Alors que les dirigeants du monde se réunissent au Brésil pour la COP30, un sentiment de déjà vu plane dans l’air. Il y a dix ans, une foule de dignitaires posaient devant la bannière « COP21 Paris », rayonnant de l’optimisme né de l’unité mondiale contre le changement climatique. Mais le rassemblement de cette année s’annonce radicalement différent : Xi Jinping et Narendra Modi sont notamment absents, aux côtés d’environ 160 autres chefs d’État. Et ce qui est peut-être le plus révélateur, c’est que Donald Trump constitue une omission flagrante, puisqu’il a complètement retiré les États-Unis de l’Accord de Paris, laissant beaucoup de gens s’interroger sur la pertinence du sommet dans ce nouveau paysage politique.
L’absence de ces acteurs clés en dit long sur l’évolution des priorités sur la scène mondiale. Alors que les sommets de la COP étaient autrefois considérés comme des plates-formes de diplomatie multilatérale et d’engagements en matière d’action climatique, ils se retrouvent désormais pris dans une lutte acharnée entre des intérêts nationaux concurrents.
Christiana Figueres, qui a dirigé le processus climatique de l’ONU lors des négociations historiques de l’Accord de Paris, a déclaré sans ambages l’année dernière que le processus de la COP n’était « pas adapté à son objectif ». Joss Garman, fondateur du groupe de réflexion Loom et ancien militant pour le climat, fait écho à ce sentiment : « L’âge d’or de la diplomatie multilatérale est révolu. La politique climatique consiste plus que jamais à savoir qui capte et contrôle les bénéfices économiques des nouvelles industries énergétiques. »
Ce changement s’explique en partie par la volonté agressive du président Trump de dominer les énergies fossiles, une stratégie qu’il défend pour faire de l’Amérique la première superpuissance énergétique mondiale. Il a activement démantelé les initiatives en matière d’énergie propre, abrogé les réglementations environnementales et a fait pression de manière agressive sur d’autres pays pour qu’ils achètent du pétrole et du gaz américains.
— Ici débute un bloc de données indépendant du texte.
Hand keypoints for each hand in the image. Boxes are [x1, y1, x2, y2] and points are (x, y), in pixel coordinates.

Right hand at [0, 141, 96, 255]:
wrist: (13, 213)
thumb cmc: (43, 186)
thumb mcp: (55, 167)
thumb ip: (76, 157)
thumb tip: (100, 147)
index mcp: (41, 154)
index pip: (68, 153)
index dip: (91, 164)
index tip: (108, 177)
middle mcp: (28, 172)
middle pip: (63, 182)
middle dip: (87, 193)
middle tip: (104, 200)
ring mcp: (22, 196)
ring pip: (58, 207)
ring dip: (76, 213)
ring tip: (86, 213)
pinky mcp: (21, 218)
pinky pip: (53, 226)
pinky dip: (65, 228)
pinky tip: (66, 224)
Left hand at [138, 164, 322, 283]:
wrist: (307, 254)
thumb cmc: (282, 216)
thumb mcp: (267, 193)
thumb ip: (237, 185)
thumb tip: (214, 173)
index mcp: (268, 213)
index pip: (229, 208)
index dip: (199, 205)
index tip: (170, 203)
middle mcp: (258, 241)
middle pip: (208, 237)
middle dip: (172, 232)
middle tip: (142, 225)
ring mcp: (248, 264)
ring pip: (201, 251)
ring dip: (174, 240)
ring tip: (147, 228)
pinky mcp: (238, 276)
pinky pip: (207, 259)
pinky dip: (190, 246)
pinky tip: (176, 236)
Contrairement à cette approche « l’énergie d’abord », la Chine trace sa propre voie, en tirant parti de son énorme capacité de production pour devenir un leader mondial dans la technologie des énergies renouvelables.
L’ironie n’échappe pas aux experts : la Chine détient désormais le dessus en matière de panneaux solaires, d’éoliennes, de véhicules électriques et de batteries avancées, tous produits à des prix incroyablement bas. Le résultat ? Les pays européens sont confrontés au dilemme suivant : ouvrir leurs marchés et risquer l’effondrement de leurs industries nationales ou fermer leurs portes et potentiellement mettre en péril leurs objectifs en matière d’énergie verte.
Cette concurrence entre les intérêts traditionnels des combustibles fossiles et les géants émergents de l’énergie propre n’est pas seulement une question de technologie ; cela représente une lutte fondamentale pour le pouvoir économique et géopolitique.
Face à de tels changements sismiques dans la dynamique mondiale, la question se pose : que reste-t-il à réaliser pour la COP30 ? Alors que certains affirment que les sommets annuels sont devenus superflus, d’autres estiment que ces rassemblements restent vitaux en tant que forums permettant de demander des comptes aux pays quant à leurs engagements et de signaler un soutien politique continu à l’action climatique.
Un changement plus important est peut-être à venir : les COP pourraient évoluer vers des réunions plus petites et ciblées abordant des défis spécifiques, tels que le financement des infrastructures vertes ou le démantèlement des barrières commerciales dans les technologies énergétiques propres. Il s’agirait d’un recentrage stratégique – s’éloignant des engagements généraux et s’orientant vers une action concrète sur le terrain, motivée par des accords bilatéraux et des investissements privés plutôt que par des accords uniquement internationaux.
La vérité est que la COP30 en révélera davantage sur qui se tient derrière quel côté de ce paradigme mondial émergent : ceux qui recherchent l’hégémonie des combustibles fossiles ou qui adhèrent à la révolution chinoise des énergies propres. Ce changement d’orientation pourrait bien façonner non seulement l’avenir de l’action climatique, mais également le paysage géopolitique plus large des décennies à venir.